## DESCRIPTION OF THE TASK
Write out the records that follow exactly. Do not include pictures.
##### SOURCE INFORMATION
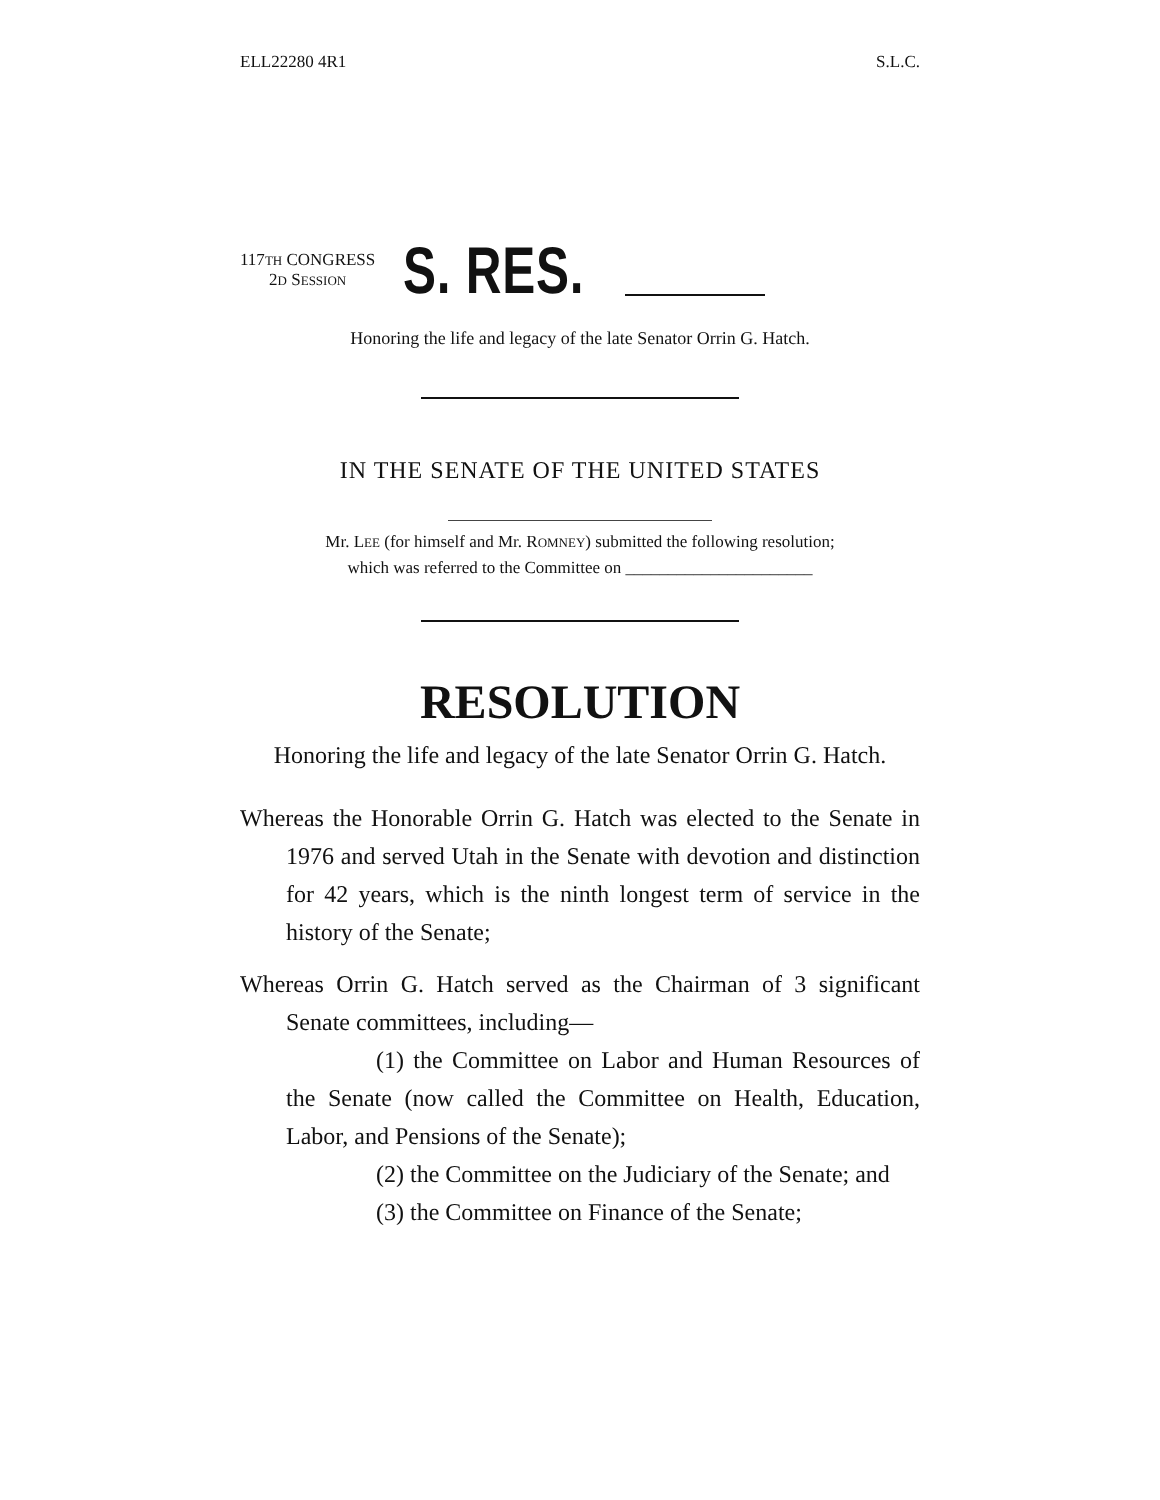ELL22280 4R1 S.L.C.
117TH CONGRESS
2D SESSION
S. RES.
Honoring the life and legacy of the late Senator Orrin G. Hatch.
IN THE SENATE OF THE UNITED STATES
Mr. LEE (for himself and Mr. ROMNEY) submitted the following resolution;
which was referred to the Committee on ______________________
RESOLUTION
Honoring the life and legacy of the late Senator Orrin G. Hatch.
Whereas the Honorable Orrin G. Hatch was elected to the Senate in 1976 and served Utah in the Senate with devotion and distinction for 42 years, which is the ninth longest term of service in the history of the Senate;
Whereas Orrin G. Hatch served as the Chairman of 3 significant Senate committees, including—
(1) the Committee on Labor and Human Resources of the Senate (now called the Committee on Health, Education, Labor, and Pensions of the Senate);
(2) the Committee on the Judiciary of the Senate; and
(3) the Committee on Finance of the Senate;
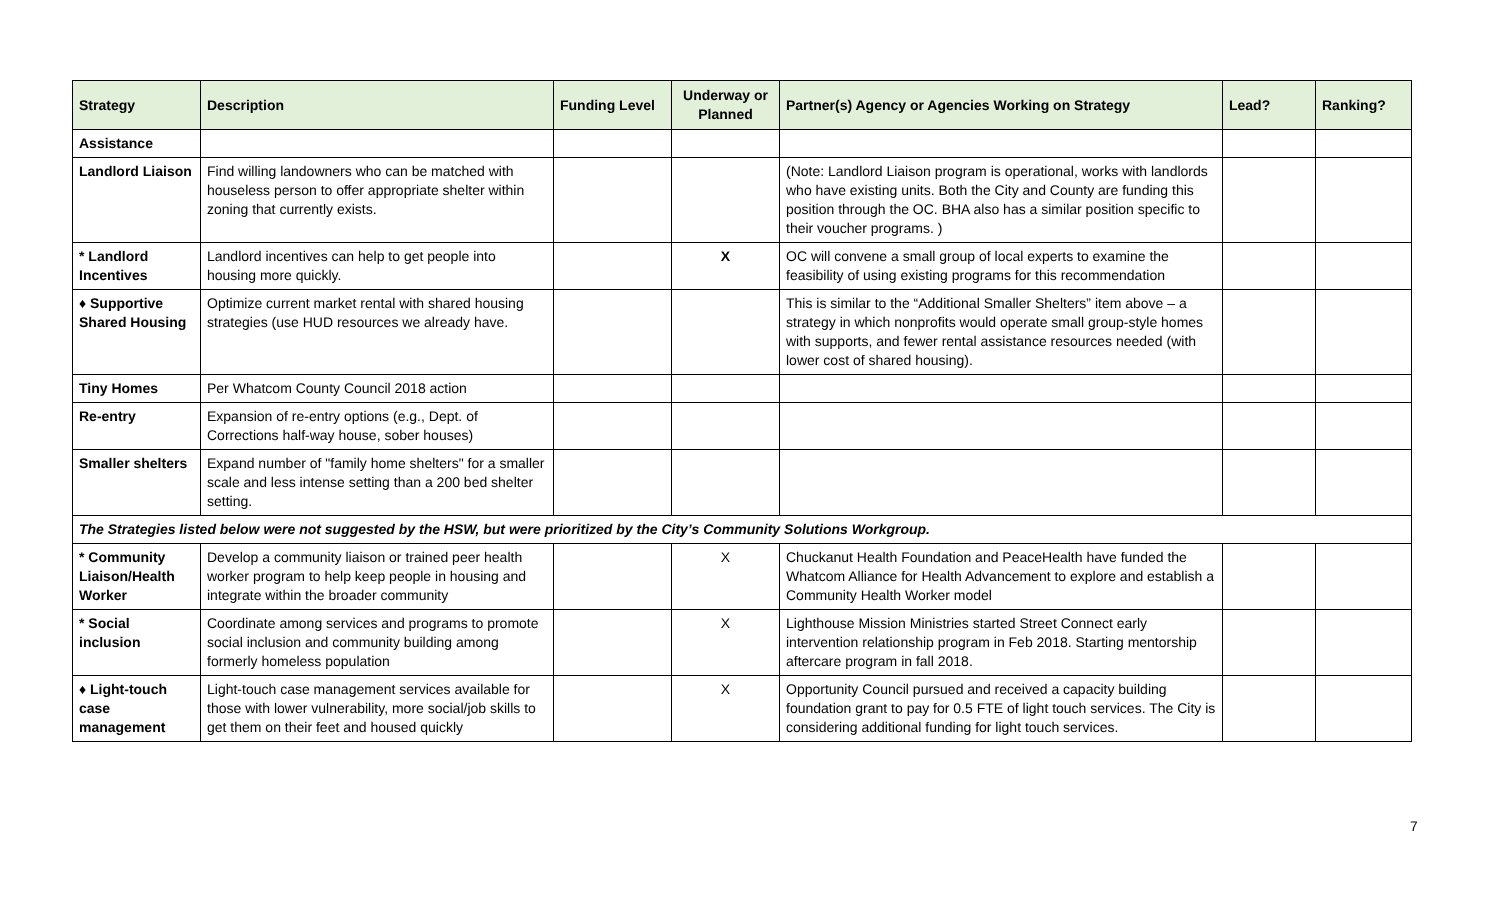| Strategy | Description | Funding Level | Underway or Planned | Partner(s) Agency or Agencies Working on Strategy | Lead? | Ranking? |
| --- | --- | --- | --- | --- | --- | --- |
| Assistance | | | | | | |
| Landlord Liaison | Find willing landowners who can be matched with houseless person to offer appropriate shelter within zoning that currently exists. | | | (Note: Landlord Liaison program is operational, works with landlords who have existing units. Both the City and County are funding this position through the OC. BHA also has a similar position specific to their voucher programs. ) | | |
| * Landlord Incentives | Landlord incentives can help to get people into housing more quickly. | | X | OC will convene a small group of local experts to examine the feasibility of using existing programs for this recommendation | | |
| ♦ Supportive Shared Housing | Optimize current market rental with shared housing strategies (use HUD resources we already have. | | | This is similar to the “Additional Smaller Shelters” item above – a strategy in which nonprofits would operate small group-style homes with supports, and fewer rental assistance resources needed (with lower cost of shared housing). | | |
| Tiny Homes | Per Whatcom County Council 2018 action | | | | | |
| Re-entry | Expansion of re-entry options (e.g., Dept. of Corrections half-way house, sober houses) | | | | | |
| Smaller shelters | Expand number of "family home shelters" for a smaller scale and less intense setting than a 200 bed shelter setting. | | | | | |
| The Strategies listed below were not suggested by the HSW, but were prioritized by the City’s Community Solutions Workgroup. | | | | | | |
| * Community Liaison/Health Worker | Develop a community liaison or trained peer health worker program to help keep people in housing and integrate within the broader community | | X | Chuckanut Health Foundation and PeaceHealth have funded the Whatcom Alliance for Health Advancement to explore and establish a Community Health Worker model | | |
| * Social inclusion | Coordinate among services and programs to promote social inclusion and community building among formerly homeless population | | X | Lighthouse Mission Ministries started Street Connect early intervention relationship program in Feb 2018. Starting mentorship aftercare program in fall 2018. | | |
| ♦ Light-touch case management | Light-touch case management services available for those with lower vulnerability, more social/job skills to get them on their feet and housed quickly | | X | Opportunity Council pursued and received a capacity building foundation grant to pay for 0.5 FTE of light touch services. The City is considering additional funding for light touch services. | | |
7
##########
## ANSWER SPACE
ELL22280 4R1 S.L.C.
117TH CONGRESS
2D SESSION
S. RES.
Honoring the life and legacy of the late Senator Orrin G. Hatch.
IN THE SENATE OF THE UNITED STATES
Mr. LEE (for himself and Mr. ROMNEY) submitted the following resolution;
which was referred to the Committee on ______________________
RESOLUTION
Honoring the life and legacy of the late Senator Orrin G. Hatch.
Whereas the Honorable Orrin G. Hatch was elected to the Senate in 1976 and served Utah in the Senate with devotion and distinction for 42 years, which is the ninth longest term of service in the history of the Senate;
Whereas Orrin G. Hatch served as the Chairman of 3 significant Senate committees, including—
(1) the Committee on Labor and Human Resources of the Senate (now called the Committee on Health, Education, Labor, and Pensions of the Senate);
(2) the Committee on the Judiciary of the Senate; and
(3) the Committee on Finance of the Senate;
| Strategy | Description | Funding Level | Underway or Planned | Partner(s) Agency or Agencies Working on Strategy | Lead? | Ranking? |
| --- | --- | --- | --- | --- | --- | --- |
| Assistance | | | | | | |
| Landlord Liaison | Find willing landowners who can be matched with houseless person to offer appropriate shelter within zoning that currently exists. | | | (Note: Landlord Liaison program is operational, works with landlords who have existing units. Both the City and County are funding this position through the OC. BHA also has a similar position specific to their voucher programs. ) | | |
| * Landlord Incentives | Landlord incentives can help to get people into housing more quickly. | | X | OC will convene a small group of local experts to examine the feasibility of using existing programs for this recommendation | | |
| ♦ Supportive Shared Housing | Optimize current market rental with shared housing strategies (use HUD resources we already have. | | | This is similar to the “Additional Smaller Shelters” item above – a strategy in which nonprofits would operate small group-style homes with supports, and fewer rental assistance resources needed (with lower cost of shared housing). | | |
| Tiny Homes | Per Whatcom County Council 2018 action | | | | | |
| Re-entry | Expansion of re-entry options (e.g., Dept. of Corrections half-way house, sober houses) | | | | | |
| Smaller shelters | Expand number of "family home shelters" for a smaller scale and less intense setting than a 200 bed shelter setting. | | | | | |
| The Strategies listed below were not suggested by the HSW, but were prioritized by the City’s Community Solutions Workgroup. | | | | | | |
| * Community Liaison/Health Worker | Develop a community liaison or trained peer health worker program to help keep people in housing and integrate within the broader community | | X | Chuckanut Health Foundation and PeaceHealth have funded the Whatcom Alliance for Health Advancement to explore and establish a Community Health Worker model | | |
| * Social inclusion | Coordinate among services and programs to promote social inclusion and community building among formerly homeless population | | X | Lighthouse Mission Ministries started Street Connect early intervention relationship program in Feb 2018. Starting mentorship aftercare program in fall 2018. | | |
| ♦ Light-touch case management | Light-touch case management services available for those with lower vulnerability, more social/job skills to get them on their feet and housed quickly | | X | Opportunity Council pursued and received a capacity building foundation grant to pay for 0.5 FTE of light touch services. The City is considering additional funding for light touch services. | | |
7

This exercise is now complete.